Perché si tarda ad istituire un pronto soccorso psicologico? Lo psicologo non lavora in pronto soccorso. Vero è che esiste lo psicologo dell’emergenza, ma quello interviene in casi di sciagure e calamità. Di base, lo psicologo dovrebbe lavorare in ambito di prevenzione: primaria e secondaria. Comunque, può capitare di dover sedare un attacco di panico e noi sappiamo come fare o sicuramente riusciamo a comunicare in modo assertivo evitando conflitti,ad esempio agli sportelli che hanno a che fare con il pubblico. Ma non deve passare l’idea che lo psicologo serva come pronto soccorso, potrebbe lavorare in pronto soccorso, tuttavia, accanto ai medici ed agli infermieri ma questo è un altro discorso. Certo i giovani colleghi pur di lavorare per la passione che ci mettono lavorerebbero anche ai semafori, ma la figura dello psicologo è una figura nobile perché tratta le emozioni di ognuno, si confronta con le parti più intime dell’essere umano. Siamo stati per troppo tempo sviliti e sarebbe arrivato il momento di smetterla, di dire che lo psicologo lavora con i pazzi ed anche se fosse, ormai lo siamo tutti, soprattutto chi consuma in modo assiduo le droghe. La responsabilità è anche la nostra. Gli Ordini Professionali che non riescono ad incidere più di tanto nella salvaguardia della professionalità. Se fosse per me lo abolirei, per come agisce con le istituzioni di competenza. Per voler rimanere ottimisti diciamo che piccoli passi avanti da quando ho iniziato questa professione più di vent’anni fa sono stati fatti.

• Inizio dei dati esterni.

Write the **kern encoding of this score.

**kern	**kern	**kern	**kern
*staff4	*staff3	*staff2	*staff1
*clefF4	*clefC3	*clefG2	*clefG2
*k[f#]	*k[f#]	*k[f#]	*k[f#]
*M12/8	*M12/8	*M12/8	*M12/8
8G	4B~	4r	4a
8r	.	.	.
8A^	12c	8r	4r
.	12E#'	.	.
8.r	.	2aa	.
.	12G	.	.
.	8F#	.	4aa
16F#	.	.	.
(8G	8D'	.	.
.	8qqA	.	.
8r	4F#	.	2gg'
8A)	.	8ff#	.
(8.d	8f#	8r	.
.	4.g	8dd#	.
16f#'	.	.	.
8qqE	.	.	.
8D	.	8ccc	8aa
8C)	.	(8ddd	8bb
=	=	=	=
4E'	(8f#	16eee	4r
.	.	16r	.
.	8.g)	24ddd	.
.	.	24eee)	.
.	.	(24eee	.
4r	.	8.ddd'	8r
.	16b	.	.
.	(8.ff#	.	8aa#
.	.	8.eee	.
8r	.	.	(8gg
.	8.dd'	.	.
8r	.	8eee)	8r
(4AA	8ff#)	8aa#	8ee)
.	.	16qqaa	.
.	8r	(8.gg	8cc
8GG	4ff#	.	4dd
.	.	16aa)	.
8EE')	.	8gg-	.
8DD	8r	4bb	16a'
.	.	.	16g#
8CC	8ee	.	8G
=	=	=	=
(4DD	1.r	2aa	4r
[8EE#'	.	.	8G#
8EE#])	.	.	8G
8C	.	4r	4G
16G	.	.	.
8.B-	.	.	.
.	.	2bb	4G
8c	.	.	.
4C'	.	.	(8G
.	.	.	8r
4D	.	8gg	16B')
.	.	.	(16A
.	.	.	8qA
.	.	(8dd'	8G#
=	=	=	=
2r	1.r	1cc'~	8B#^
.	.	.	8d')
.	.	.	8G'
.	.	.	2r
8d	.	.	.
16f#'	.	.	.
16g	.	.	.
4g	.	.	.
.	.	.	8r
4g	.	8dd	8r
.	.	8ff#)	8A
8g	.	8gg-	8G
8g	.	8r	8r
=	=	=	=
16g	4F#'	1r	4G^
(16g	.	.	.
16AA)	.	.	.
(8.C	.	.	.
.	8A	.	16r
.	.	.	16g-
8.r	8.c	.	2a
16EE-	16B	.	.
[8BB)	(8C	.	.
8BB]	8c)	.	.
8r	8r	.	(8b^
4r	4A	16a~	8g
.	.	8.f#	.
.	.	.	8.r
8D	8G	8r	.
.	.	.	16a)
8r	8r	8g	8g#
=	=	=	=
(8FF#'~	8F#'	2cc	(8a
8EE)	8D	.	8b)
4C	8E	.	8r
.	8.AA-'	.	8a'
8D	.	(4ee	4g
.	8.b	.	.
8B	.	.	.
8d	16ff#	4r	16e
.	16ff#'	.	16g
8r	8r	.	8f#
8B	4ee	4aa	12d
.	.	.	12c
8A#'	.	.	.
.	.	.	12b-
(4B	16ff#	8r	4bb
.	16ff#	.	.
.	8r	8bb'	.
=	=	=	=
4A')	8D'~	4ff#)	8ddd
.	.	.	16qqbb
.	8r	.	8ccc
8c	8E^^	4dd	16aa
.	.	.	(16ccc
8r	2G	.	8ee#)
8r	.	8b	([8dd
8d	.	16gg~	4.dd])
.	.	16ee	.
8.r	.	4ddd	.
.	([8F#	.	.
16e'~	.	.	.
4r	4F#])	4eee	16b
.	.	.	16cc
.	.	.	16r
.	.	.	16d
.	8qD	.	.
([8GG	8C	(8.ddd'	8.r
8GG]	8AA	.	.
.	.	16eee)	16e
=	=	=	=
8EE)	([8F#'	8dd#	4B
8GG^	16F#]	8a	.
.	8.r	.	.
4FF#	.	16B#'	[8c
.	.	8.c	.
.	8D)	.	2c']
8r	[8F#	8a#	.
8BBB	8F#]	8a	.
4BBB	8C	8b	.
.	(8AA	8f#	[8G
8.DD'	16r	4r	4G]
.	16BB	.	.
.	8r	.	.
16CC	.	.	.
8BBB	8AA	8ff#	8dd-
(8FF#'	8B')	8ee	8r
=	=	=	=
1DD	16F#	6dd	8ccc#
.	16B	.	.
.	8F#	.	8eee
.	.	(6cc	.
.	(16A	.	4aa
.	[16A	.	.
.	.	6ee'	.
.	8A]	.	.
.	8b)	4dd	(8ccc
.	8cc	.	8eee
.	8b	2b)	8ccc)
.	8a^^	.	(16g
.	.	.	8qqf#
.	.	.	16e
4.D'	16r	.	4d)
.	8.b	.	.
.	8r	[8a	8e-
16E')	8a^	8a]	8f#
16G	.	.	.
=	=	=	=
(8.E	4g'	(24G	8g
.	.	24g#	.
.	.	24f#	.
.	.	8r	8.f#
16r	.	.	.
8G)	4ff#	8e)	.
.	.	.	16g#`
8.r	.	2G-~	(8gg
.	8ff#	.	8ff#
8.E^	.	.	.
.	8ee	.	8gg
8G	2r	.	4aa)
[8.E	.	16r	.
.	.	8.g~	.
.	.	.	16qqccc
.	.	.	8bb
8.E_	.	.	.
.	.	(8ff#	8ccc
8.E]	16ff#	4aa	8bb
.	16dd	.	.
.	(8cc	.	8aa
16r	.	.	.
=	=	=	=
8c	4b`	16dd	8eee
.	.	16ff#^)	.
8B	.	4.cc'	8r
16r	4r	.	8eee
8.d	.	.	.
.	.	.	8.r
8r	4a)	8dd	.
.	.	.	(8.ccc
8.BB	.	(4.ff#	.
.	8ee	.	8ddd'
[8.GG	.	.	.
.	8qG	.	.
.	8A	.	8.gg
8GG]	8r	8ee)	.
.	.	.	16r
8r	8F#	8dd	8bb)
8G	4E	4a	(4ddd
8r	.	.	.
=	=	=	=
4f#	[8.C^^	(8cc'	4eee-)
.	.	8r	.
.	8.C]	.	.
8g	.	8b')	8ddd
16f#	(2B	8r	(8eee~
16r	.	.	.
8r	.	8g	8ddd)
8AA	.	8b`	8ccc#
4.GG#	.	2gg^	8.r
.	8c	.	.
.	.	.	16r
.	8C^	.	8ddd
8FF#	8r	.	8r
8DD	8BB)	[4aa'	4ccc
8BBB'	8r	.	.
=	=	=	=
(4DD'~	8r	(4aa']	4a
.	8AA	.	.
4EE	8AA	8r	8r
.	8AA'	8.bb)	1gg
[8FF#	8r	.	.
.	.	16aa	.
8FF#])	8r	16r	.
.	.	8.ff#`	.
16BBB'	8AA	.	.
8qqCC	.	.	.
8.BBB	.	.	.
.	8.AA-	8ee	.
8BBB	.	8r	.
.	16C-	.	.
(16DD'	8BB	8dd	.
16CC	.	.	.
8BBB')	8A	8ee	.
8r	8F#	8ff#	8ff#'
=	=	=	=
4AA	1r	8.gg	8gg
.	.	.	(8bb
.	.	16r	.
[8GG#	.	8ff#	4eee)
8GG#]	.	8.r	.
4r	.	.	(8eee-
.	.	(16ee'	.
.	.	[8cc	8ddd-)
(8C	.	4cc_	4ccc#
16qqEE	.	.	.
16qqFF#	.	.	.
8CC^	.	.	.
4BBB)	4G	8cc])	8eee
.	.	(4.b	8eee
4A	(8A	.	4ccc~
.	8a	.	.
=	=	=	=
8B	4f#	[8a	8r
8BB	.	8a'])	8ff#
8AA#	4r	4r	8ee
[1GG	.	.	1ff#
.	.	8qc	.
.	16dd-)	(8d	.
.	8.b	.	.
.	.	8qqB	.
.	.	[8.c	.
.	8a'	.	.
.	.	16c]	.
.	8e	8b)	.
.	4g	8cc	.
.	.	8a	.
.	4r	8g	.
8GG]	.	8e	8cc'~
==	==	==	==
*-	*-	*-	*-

Quali i segnali che devono preoccuparci? Come contrastare gli effetti del Covid sulla psiche adolescenziale?
Per contrastare gli effetti deleteri del Covid, in primo luogo, dovremmo cambiare la classe politica e la comunicazione di massa che sembrano alimentare la tensione e generare una sorta di terrorismo psicologico. Nel nostro piccolo, invece, bisogna usare il dialogo e l’ascolto con i figli. Fare i genitori e non i figli dei figli. Mantenere una fiducia nella vita. I nostri predecessori hanno avuto epoche molto più difficili della nostra e ce l’hanno fatta. _Ce la faremo pure noi, tornando alla consapevolezza di quello che veramente ci fa stare bene. Purtroppo, stiamo creando una società di giovani materialistica e iper-razionale. Però tutti gli adulti ci lamentiamo che i nostri tempi erano più belli perché più semplici, perché ci si divertiva con poco. Iniziamo dalla semplicità. Meno giocattoli vuol dire meno inquinamento, più creatività e più risparmio. La parola magica è credere. Cominciamo da noi stessi.